--- Start Page ---

Over the past year, “the group has drawn on the strength of its Maisons and the resilience of luxury consumers in an environment characterised by geopolitical volatility, economic uncertainty and high inflation,” said Rupert.

The luxury watches and accessories group with brands such as A. Lange & Söhn, Cartier, Jaeger-LeCoultre, Montblanc and Van Cleef & Arpels, saw sales and operating profit at an all-time high of €19.95 billion (R418bn) and €5.03bn, respectively, in the 2023 year following sales growth in all regions, business areas and distribution channels. Sales increased 19%.

An ordinary dividend of 2.50 Swiss francs (CHF) per 1 A share was proposed (and CHF 0.25 per ‘B’ shares), up 11% over the prior year, as well as a special dividend of CHF 1 per ‘A’ share (and CHF 0.10 ‘B’ shares).

Rupert said growth had resumed in Asia Pacific with sales up 6% at actual exchange rates (+1% at constant rates). There were double-digit increases in all other regions at actual and constant exchange rates, led by Japan and Europe.

Operating profit increased 34% to €5bn, including non-recurring items of €66m net, leading to an increased operating margin of 25.2%. Profit for the year from continuing operations rose 60% to €3.9bn.

Jewellery Maisons generated 21% sales growth at actual exchange rates and 35% operating margin.

Specialist Watchmakers grew sales by 13% on the same basis, achieving a 19% operating margin.

“Other” business area - predominantly F&A (fashion and accessories) Maisons - delivered strong sales growth of 19% at actual exchange rates, and an €59m operating profit.

There was a 60% increase in profit from continuing operations to €3.91bn, and a €3.6bn loss from discontinued operations due mainly the €3.4bn non-cash write-down of YNAP net assets.

The cash position was solid at €6.5bn.

Last year’s performance was led by retail, Japan and Europe, closely followed by the Americas. Sales in directly-operated stores continued to outperform other distribution channels markedly, their contribution to group sales rising to 68%, and combined with online sales accounted for almost three quarters of group sales.

--- End Page ---
--- Start Extracted entries ---

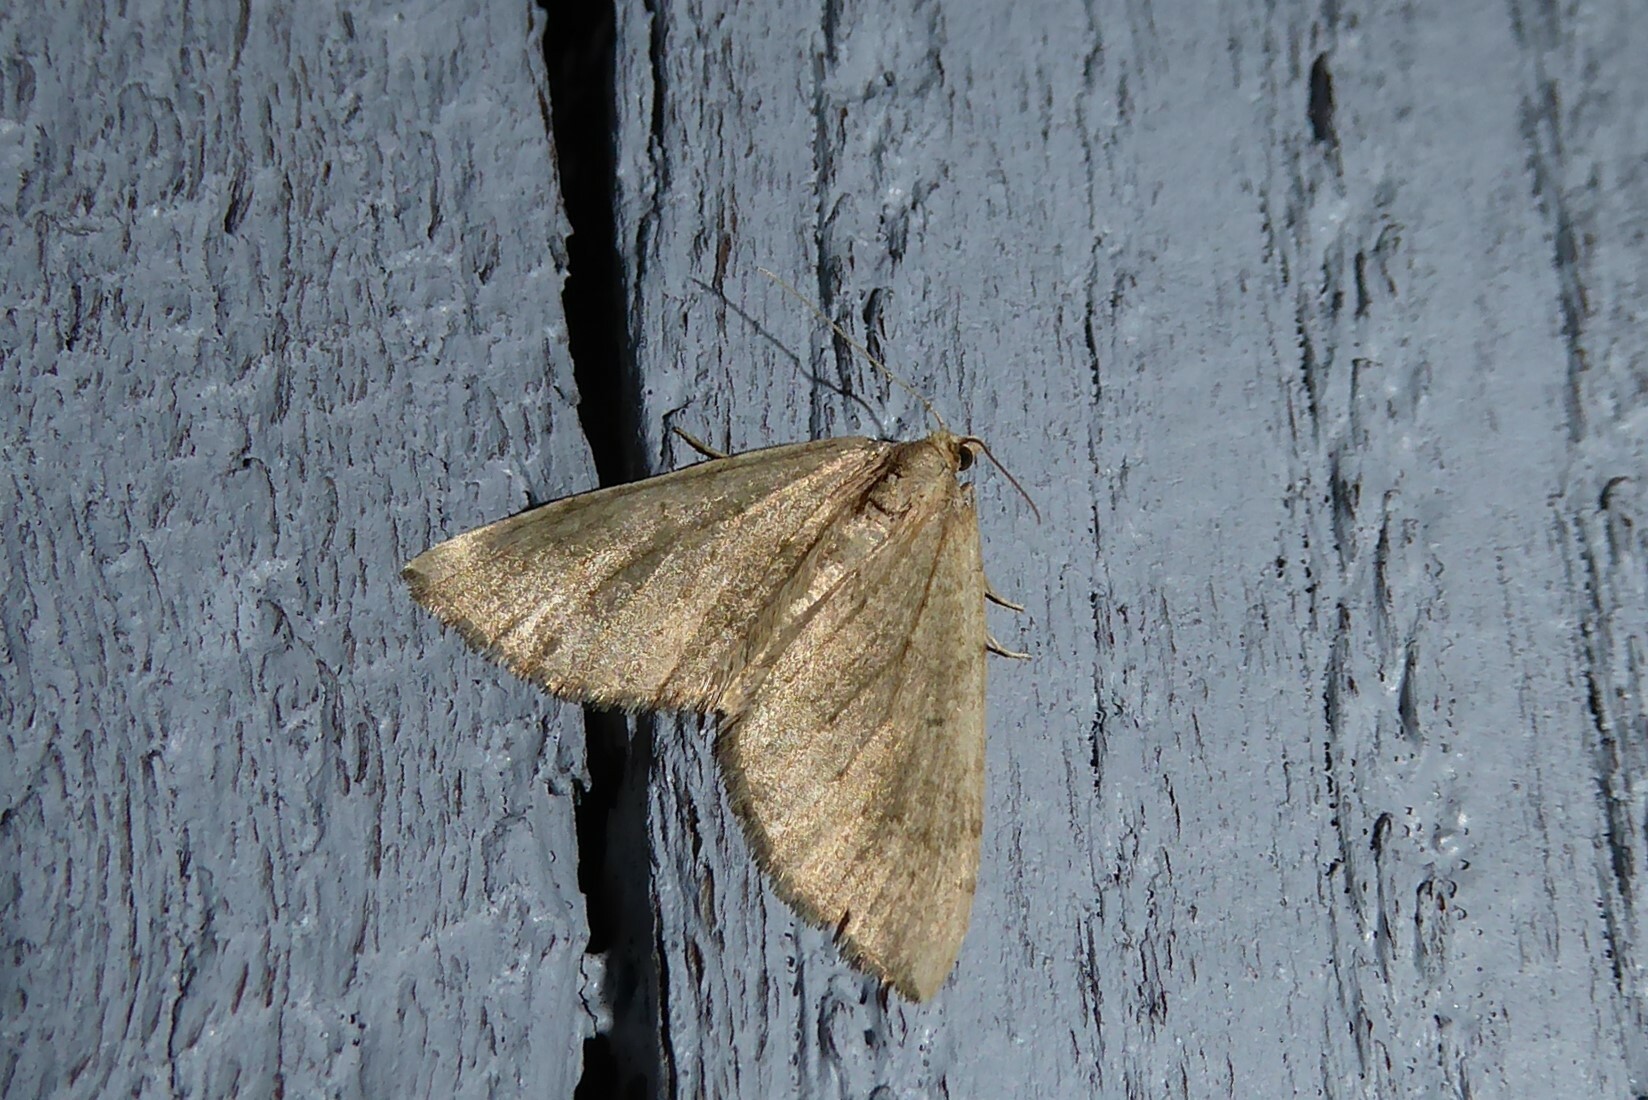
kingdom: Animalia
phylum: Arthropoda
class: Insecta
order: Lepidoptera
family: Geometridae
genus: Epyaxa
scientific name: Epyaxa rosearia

--- End Extracted entries ---

To be done:
Reproduce the passage of the luxury group's results report from "Rupert said growth" to "60% to €3.9bn.". Work from the luxury group's results report alone.

Completed exercise:
Rupert said growth had resumed in Asia Pacific with sales up 6% at actual exchange rates (+1% at constant rates). There were double-digit increases in all other regions at actual and constant exchange rates, led by Japan and Europe.

Operating profit increased 34% to €5bn, including non-recurring items of €66m net, leading to an increased operating margin of 25.2%. Profit for the year from continuing operations rose 60% to €3.9bn.